### AUFGABEN
[a] Kopiere aus dem Textauszug wortgetreu die Stelle, die mit „Definition vernetzte Produktion“ anfängt und bis einschließlich „Lieferkette weiter erleichtert.“ weitergeht.
[b] Nenne sämtliche Zwischenüberschriften im Textauszug.

### TEXTAUSZUG
------------------------------------

Herausforderung & Zielsetzung

Um Informationen am Arbeitsplatz bereitzustellen, werden in der Zerspanung Papierdokumente zur Weitergabe von Fertigungsinformationen verwendet. Insbesondere Zeichnungen, Aufspannungen und Toleranzen sind dabei für die Bedienung von Fertigungsmaschinen von Bedeutung. Änderungen in den Fertigungsinformationen, etwa aufgrund von Anpassungen auf Kundenwunsch, können eine Herausforderung darstellen. Eine unvollständige Weitergabe dieser Änderungen kann dazu führen, dass nicht die aktuellsten Informationen, wie beispielsweise Toleranzen, vorliegen, was Fehler in der Produktion nach sich ziehen kann. Um gemäß den Kundenanforderungen produzieren zu können, ist es entscheidend, dass stets die aktuellen Fertigungsinformationen an der Maschine verfügbar sind. Je größer die Variantenvielfalt, desto höher wird der Aufwand, die Informationen auf dem neusten Stand zu halten.
Das Projekt mit der Fa. LOEST zielt darauf ab, Fertigungsinformationen ohne Medienbruch in digitaler Form bereitzustellen. Die Verfügbarkeit der aktuellsten Fertigungsinformationen an der Maschine soll die Effizienz steigern und die Anzahl an Gutteilen erhöhen. Anstelle herkömmlicher Dokumentenmanagementsysteme wurde ein Digitaler Zwilling implementiert, der durch die Verwaltungsschale einen weltweit anerkannten Standard nutzt. Dies erleichtert perspektivisch die Vernetzung der Produktion und den Datenaustausch entlang der gesamten Lieferkette.

Definition vernetzte Produktion

Die digitale Bereitstellung von Fertigungsinformationen stellt sicher, dass in der spanenden Fertigung stets aktuelle Daten verfügbar sind. Dies steigert die Effizienz und erhöht die Anzahl der Gutteile selbst bei einer großen Variantenvielfalt. Der Digitale Zwilling, der auf der Verwaltungsschale basiert, ermöglicht eine nahtlose Integration in die vernetzte Produktion. Dadurch werden die Produktionsprozesse effizienter und transparenter, was die schnelle Anpassung an Veränderungen erleichtert und die kontinuierliche Verbesserung der Fertigungsprozesse fördert. Zukünftig wird die Vernetzung der Produktion und der Datenaustausch entlang der Lieferkette weiter erleichtert.

Kurzdarstellung des Projektes

In der spanenden Fertigung sind die relevanten Informationen für die Herstellung in der Regel dem Rüstblatt zu entnehmen. In vielen Unternehmen wird dieses Dokument in Papierform an den Arbeitsplätzen in der Fertigung zur Verfügung gestellt. Die Herausforderung besteht darin, stets die neuesten Fertigungsinformationen an den Bearbeitungszentren bereitzustellen. Eine unvollständige oder verzögerte Weitergabe dieser Informationen kann zu Fehlern während der Produktion führen.

------------------------------------

### Aus einer Sammlung entnommene Daten

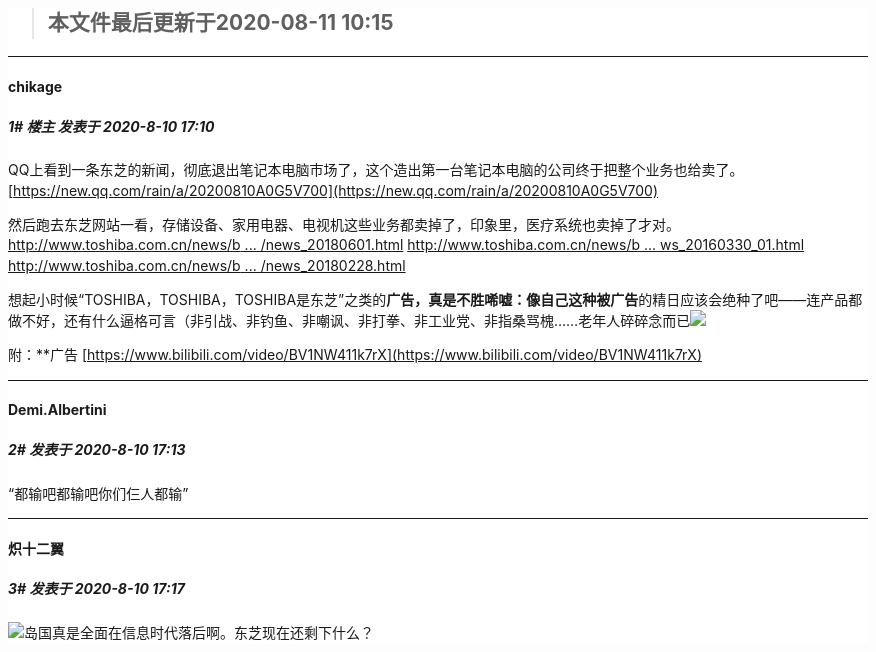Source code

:> ## **本文件最后更新于2020-08-11 10:15** 



*****

####  chikage  
##### 1#       楼主       发表于 2020-8-10 17:10




QQ上看到一条东芝的新闻，彻底退出笔记本电脑市场了，这个造出第一台笔记本电脑的公司终于把整个业务也给卖了。
[https://new.qq.com/rain/a/20200810A0G5V700](https://new.qq.com/rain/a/20200810A0G5V700)


然后跑去东芝网站一看，存储设备、家用电器、电视机这些业务都卖掉了，印象里，医疗系统也卖掉了才对。
[http://www.toshiba.com.cn/news/b ... /news_20180601.html](http://www.toshiba.com.cn/news/business_news/news_2018/news_20180601.html)
[http://www.toshiba.com.cn/news/b ... ws_20160330_01.html](http://www.toshiba.com.cn/news/business_news/news_2016/news_20160330_01.html)
[http://www.toshiba.com.cn/news/b ... /news_20180228.html](http://www.toshiba.com.cn/news/business_news/news_2018/news_20180228.html)


想起小时候“TOSHIBA，TOSHIBA，TOSHIBA是东芝”之类的**广告，真是不胜唏嘘：像自己这种被广告**的精日应该会绝种了吧——连产品都做不好，还有什么逼格可言（非引战、非钓鱼、非嘲讽、非打拳、非工业党、非指桑骂槐……老年人碎碎念而已<img src="https://static.saraba1st.com/image/smiley/face2017/068.png" referrerpolicy="no-referrer">


附：**广告 [https://www.bilibili.com/video/BV1NW411k7rX](https://www.bilibili.com/video/BV1NW411k7rX)








*****

####  Demi.Albertini  
##### 2#       发表于 2020-8-10 17:13




“都输吧都输吧你们仨人都输”







*****

####  炽十二翼  
##### 3#       发表于 2020-8-10 17:17



<img src="https://static.saraba1st.com/image/smiley/face2017/001.png" referrerpolicy="no-referrer">岛国真是全面在信息时代落后啊。东芝现在还剩下什么？





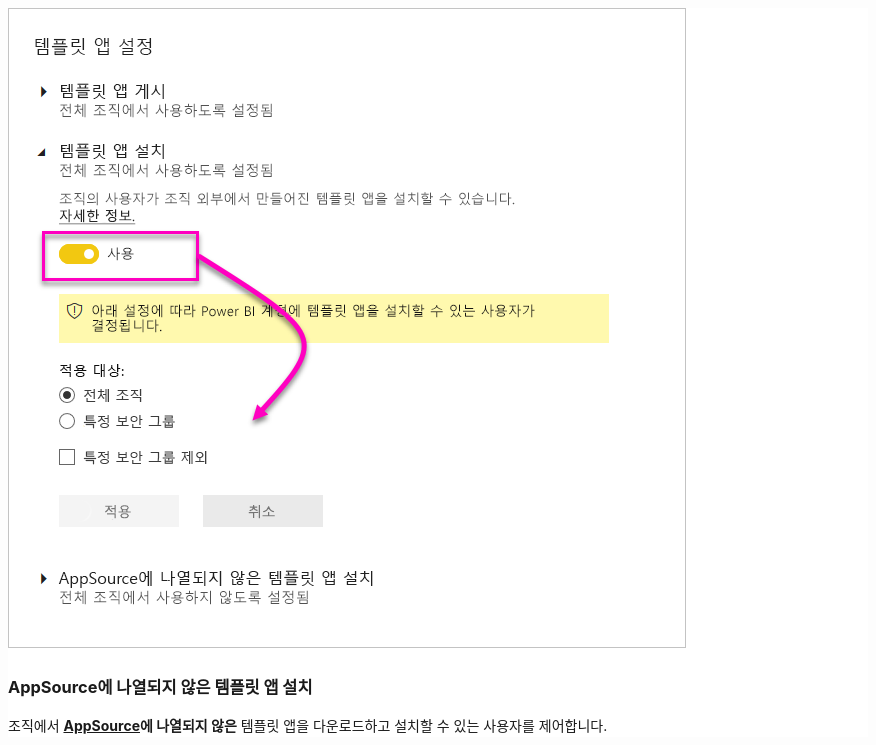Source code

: ![Power BI 관리 포털, 템플릿 앱 설정 설치](media/service-admin-portal/power-bi-admin-portal-template-app-settings-installer-appsource.png)

### <a name="install-template-apps-not-listed-on-appsource"></a>AppSource에 나열되지 않은 템플릿 앱 설치

조직에서 **[AppSource](https://appsource.microsoft.com)에 나열되지 않은** 템플릿 앱을 다운로드하고 설치할 수 있는 사용자를 제어합니다.
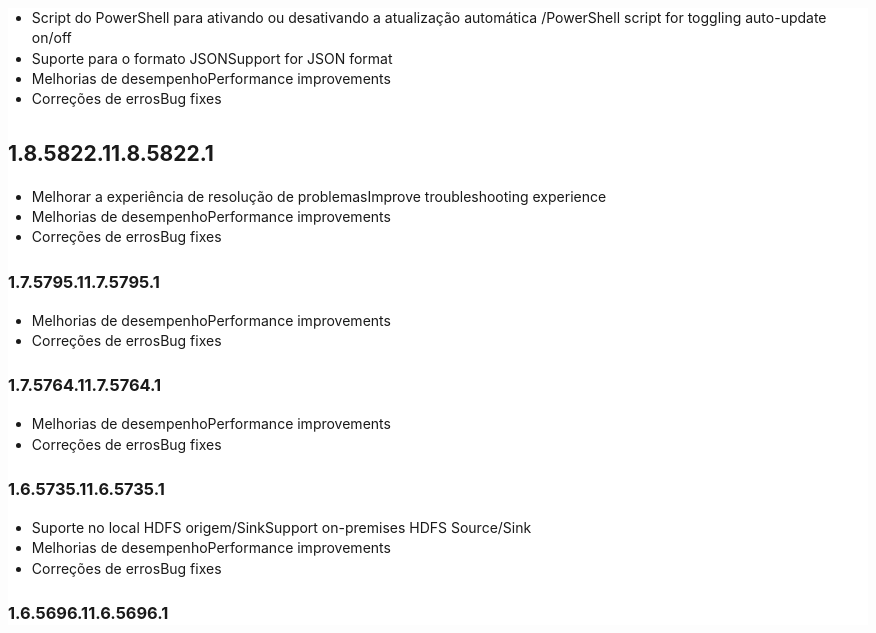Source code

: *  <span data-ttu-id="778c6-202">Script do PowerShell para ativando ou desativando a atualização automática /</span><span class="sxs-lookup"><span data-stu-id="778c6-202">PowerShell script for toggling auto-update on/off</span></span>
*  <span data-ttu-id="778c6-203">Suporte para o formato JSON</span><span class="sxs-lookup"><span data-stu-id="778c6-203">Support for JSON format</span></span>  
*  <span data-ttu-id="778c6-204">Melhorias de desempenho</span><span class="sxs-lookup"><span data-stu-id="778c6-204">Performance improvements</span></span>
*  <span data-ttu-id="778c6-205">Correções de erros</span><span class="sxs-lookup"><span data-stu-id="778c6-205">Bug fixes</span></span>

## <a name="1858221"></a><span data-ttu-id="778c6-206">1.8.5822.1</span><span class="sxs-lookup"><span data-stu-id="778c6-206">1.8.5822.1</span></span>

*  <span data-ttu-id="778c6-207">Melhorar a experiência de resolução de problemas</span><span class="sxs-lookup"><span data-stu-id="778c6-207">Improve troubleshooting experience</span></span>
*  <span data-ttu-id="778c6-208">Melhorias de desempenho</span><span class="sxs-lookup"><span data-stu-id="778c6-208">Performance improvements</span></span>
*  <span data-ttu-id="778c6-209">Correções de erros</span><span class="sxs-lookup"><span data-stu-id="778c6-209">Bug fixes</span></span>

### <a name="1757951"></a><span data-ttu-id="778c6-210">1.7.5795.1</span><span class="sxs-lookup"><span data-stu-id="778c6-210">1.7.5795.1</span></span>

*  <span data-ttu-id="778c6-211">Melhorias de desempenho</span><span class="sxs-lookup"><span data-stu-id="778c6-211">Performance improvements</span></span>
*  <span data-ttu-id="778c6-212">Correções de erros</span><span class="sxs-lookup"><span data-stu-id="778c6-212">Bug fixes</span></span>

### <a name="1757641"></a><span data-ttu-id="778c6-213">1.7.5764.1</span><span class="sxs-lookup"><span data-stu-id="778c6-213">1.7.5764.1</span></span>

*  <span data-ttu-id="778c6-214">Melhorias de desempenho</span><span class="sxs-lookup"><span data-stu-id="778c6-214">Performance improvements</span></span>
*  <span data-ttu-id="778c6-215">Correções de erros</span><span class="sxs-lookup"><span data-stu-id="778c6-215">Bug fixes</span></span>

### <a name="1657351"></a><span data-ttu-id="778c6-216">1.6.5735.1</span><span class="sxs-lookup"><span data-stu-id="778c6-216">1.6.5735.1</span></span>

*  <span data-ttu-id="778c6-217">Suporte no local HDFS origem/Sink</span><span class="sxs-lookup"><span data-stu-id="778c6-217">Support on-premises HDFS Source/Sink</span></span>
*  <span data-ttu-id="778c6-218">Melhorias de desempenho</span><span class="sxs-lookup"><span data-stu-id="778c6-218">Performance improvements</span></span>
*  <span data-ttu-id="778c6-219">Correções de erros</span><span class="sxs-lookup"><span data-stu-id="778c6-219">Bug fixes</span></span>

### <a name="1656961"></a><span data-ttu-id="778c6-220">1.6.5696.1</span><span class="sxs-lookup"><span data-stu-id="778c6-220">1.6.5696.1</span></span>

------------------------------------

### LÖSUNGEN
[a]
Definition vernetzte Produktion

Die digitale Bereitstellung von Fertigungsinformationen stellt sicher, dass in der spanenden Fertigung stets aktuelle Daten verfügbar sind. Dies steigert die Effizienz und erhöht die Anzahl der Gutteile selbst bei einer großen Variantenvielfalt. Der Digitale Zwilling, der auf der Verwaltungsschale basiert, ermöglicht eine nahtlose Integration in die vernetzte Produktion. Dadurch werden die Produktionsprozesse effizienter und transparenter, was die schnelle Anpassung an Veränderungen erleichtert und die kontinuierliche Verbesserung der Fertigungsprozesse fördert. Zukünftig wird die Vernetzung der Produktion und der Datenaustausch entlang der Lieferkette weiter erleichtert.

[b]
Herausforderung & Zielsetzung
Definition vernetzte Produktion
Kurzdarstellung des Projektes